In the prior art, it has been well known that computer systems can be used to index records of a database. In recent years, a unique distributed database has emerged in the form of the World-Wide-Web (Web). The database records of the Web are in the form of pages accessible via the Internet. Here, tens of millions of pages are accessible by anyone having a communications link to the Internet.
The pages are dispersed over millions of different computer systems all over the world. Users of the Internet constantly desire to locate specific pages containing information of interest. The pages can be expressed in any number of different character sets such as English, French, German, Spanish, Cyrillic, Kanakata, and Mandarin. In addition, the pages can include specialized components, such as embedded "forms," executable programs, JAVA applets, and hypertext.

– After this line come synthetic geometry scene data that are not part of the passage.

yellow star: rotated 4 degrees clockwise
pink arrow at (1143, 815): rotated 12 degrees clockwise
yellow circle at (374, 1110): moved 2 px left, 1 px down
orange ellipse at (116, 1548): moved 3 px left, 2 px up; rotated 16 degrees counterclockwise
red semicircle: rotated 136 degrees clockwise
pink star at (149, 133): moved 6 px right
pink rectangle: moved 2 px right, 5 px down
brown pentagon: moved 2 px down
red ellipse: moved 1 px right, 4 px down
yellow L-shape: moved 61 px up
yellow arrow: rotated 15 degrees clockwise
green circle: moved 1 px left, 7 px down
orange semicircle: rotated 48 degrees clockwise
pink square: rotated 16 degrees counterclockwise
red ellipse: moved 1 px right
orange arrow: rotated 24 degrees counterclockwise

Moreover, the pages can be constructed using various formatting conventions, for example, ASCII text, Postscript files, html files, and Acrobat files. The pages can include links to multimedia information content other than text, such as audio, graphics, and moving pictures. As a complexity, the Web can be characterized as an unpredictable random update, insert, and delete database with a constantly changing morphology.
One characteristic of the World-Wide-Web makes it relatively easy to copy Web pages from one site to another. Web users frequently incorporate pages created by others into their own pages to streamline access. It is estimated that as much as 25% of the Web is composed of duplicate pages. If all the duplicate pages are fully indexed, the amount of storage required for the index would greatly increase.
Therefore, it is desired to provide a technique which minimizes the likelihood that duplicate pages are indexed. The technique should also allow for reindexing as duplicate pages are deleted.